The remarkable thing about Havelock Ellis’ sex writings is that while they are factual, objective, and coolly analytical, they are often pervaded with a thoroughly humane, love-centered (rather than sex-centered), and at times aesthetic-mystic quality that makes his views acutely personal as well as dispassionately scientific. He himself was a mild undinist, suffering from sexual shyness and inadequacy during his youth. Ellis was married for 25 years to a basically lesbian woman, Edith Lees Ellis, with whom he nonetheless had a remarkably intense love relationship. He achieved real sexual fulfillment, however, during the last twenty years of his life in his extramarital relationship with Francoise Delisle (he died in 1939 in Suffolk). It seems clear that Ellis’ own sex experiences, as well as his personal naturist—humanist philosophy of life (which he carried to almost religious extremes), combined to enable him to view human sexuality in a uniquely realistic yet essentially poetic way and to make him the best and most effective antipuritan of the late nineteenth and early twentieth centuries.

Albert Ellis

[For discussion of the subsequent development of Ellis’ work, seeSEXUAL BEHAVIOR.]

WORKS BY ELLIS

Works of purely literary interest have not been included.

(1894) 1929 Man and Woman: A Study of Secondary and Tertiary Sexual Characters. Rev. & enl. ed. Boston: Houghton Mifflin.

(1897–1928) 1936 Studies in the Psychology of Sex. 4 vols. Reissued in a new form. New York: Random House. → First published in seven volumes.

(1904) 1926 A Study of British Genius. New rev. & enl. ed. Boston: Houghton Mifflin.

(1911) 1926 The World of Dreams. New ed. Boston: Houghton Mifflin.

1912 The Task of Social Hygiene.

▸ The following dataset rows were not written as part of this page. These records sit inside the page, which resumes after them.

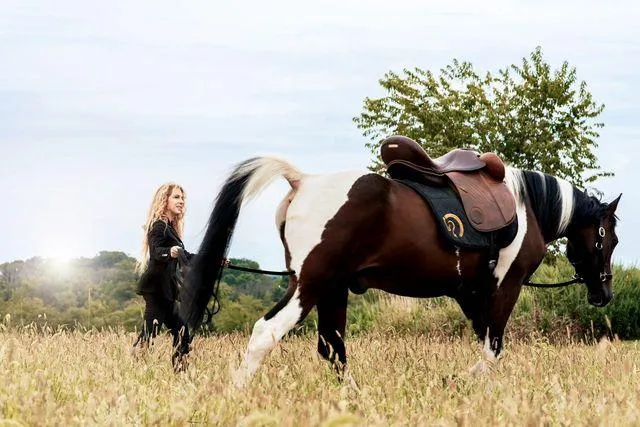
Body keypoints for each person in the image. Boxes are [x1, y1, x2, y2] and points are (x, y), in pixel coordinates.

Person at [132, 182, 194, 372]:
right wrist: (171, 251)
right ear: (164, 200)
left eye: (182, 198)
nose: (181, 201)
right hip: (156, 289)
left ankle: (180, 372)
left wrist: (214, 260)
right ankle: (134, 370)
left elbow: (186, 256)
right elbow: (157, 251)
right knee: (151, 334)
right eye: (176, 197)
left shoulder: (170, 228)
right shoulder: (158, 225)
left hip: (165, 290)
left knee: (181, 332)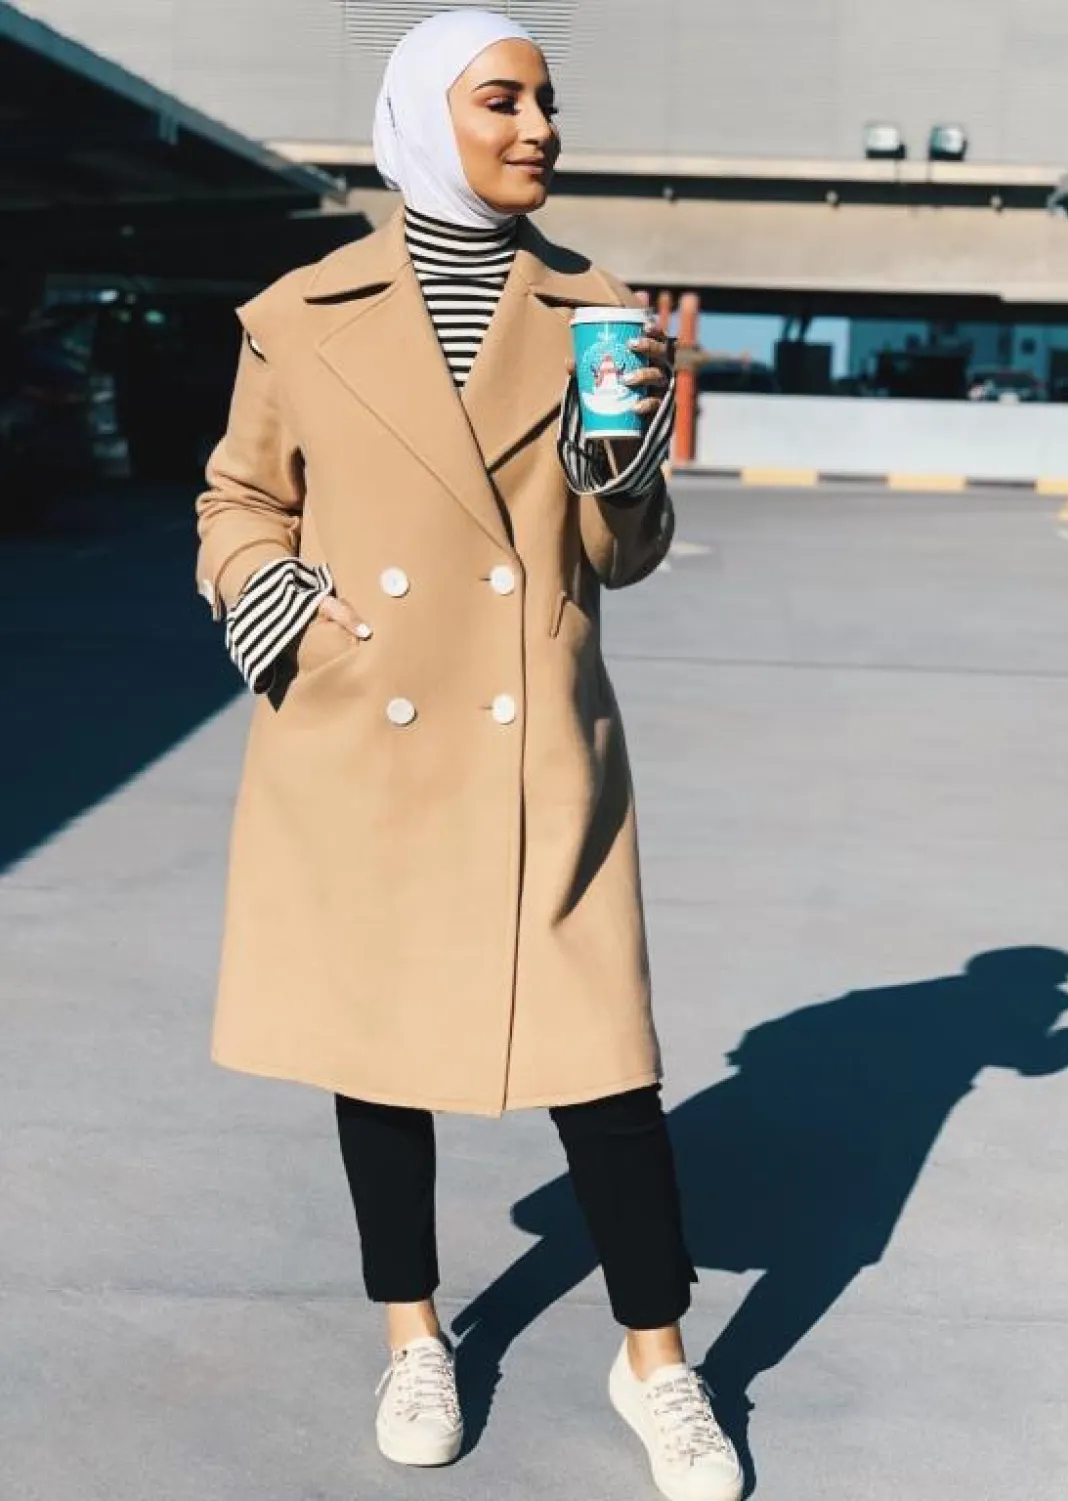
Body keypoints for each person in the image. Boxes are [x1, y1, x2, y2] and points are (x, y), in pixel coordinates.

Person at [194, 10, 742, 1499]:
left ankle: (659, 1363)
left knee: (606, 1067)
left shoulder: (595, 306)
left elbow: (622, 555)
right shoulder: (301, 311)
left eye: (548, 102)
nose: (539, 128)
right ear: (424, 116)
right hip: (364, 730)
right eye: (503, 100)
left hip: (536, 739)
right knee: (377, 1060)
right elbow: (239, 497)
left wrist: (625, 474)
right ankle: (414, 1335)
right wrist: (270, 595)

Boston: Houghton Mifflin.

(1922–1931) 1937 On Life and Sex: Essays of Love and Virtue. 2 vols. in 1. New York: Garden City Pub. → The two volumes were originally published as Little Essays of Love and Virtue, 1922, and More Essays of Love and Virtue, 1931.

(1923) 1929 The Dance of Life. Boston: Houghton Mifflin.

1933 Psychology of Sex: A Manual for Students. New York: Emerson; London: Heinemann.

1939 My Life: Autobiography. Boston: Houghton Mifflin.

(1951) 1952 Sex and Marriage: Eros in Contemporary Life. Edited by John Gawsworth. New York: Random House; London: Williams & Norgate.

WORKS ABOUT ELLIS

Collis, John Stewart 1959 Havelock Ellis; Artist of Life: A Study of His Life and Work. New York: Sloane. → Published in England as An Artist of Life: A Study of the Life and Work of Havelock Ellis.

Delisle, Francoise 1946 Friendship’s Odyssey. London: Heinemann. → An autobiography, with an account of the author’s relations with Havelock Ellis from 1916 to 1939.

Peterson, Houston 1928 Havelock Ellis: Philosopher of Love. Boston: Houghton Mifflin.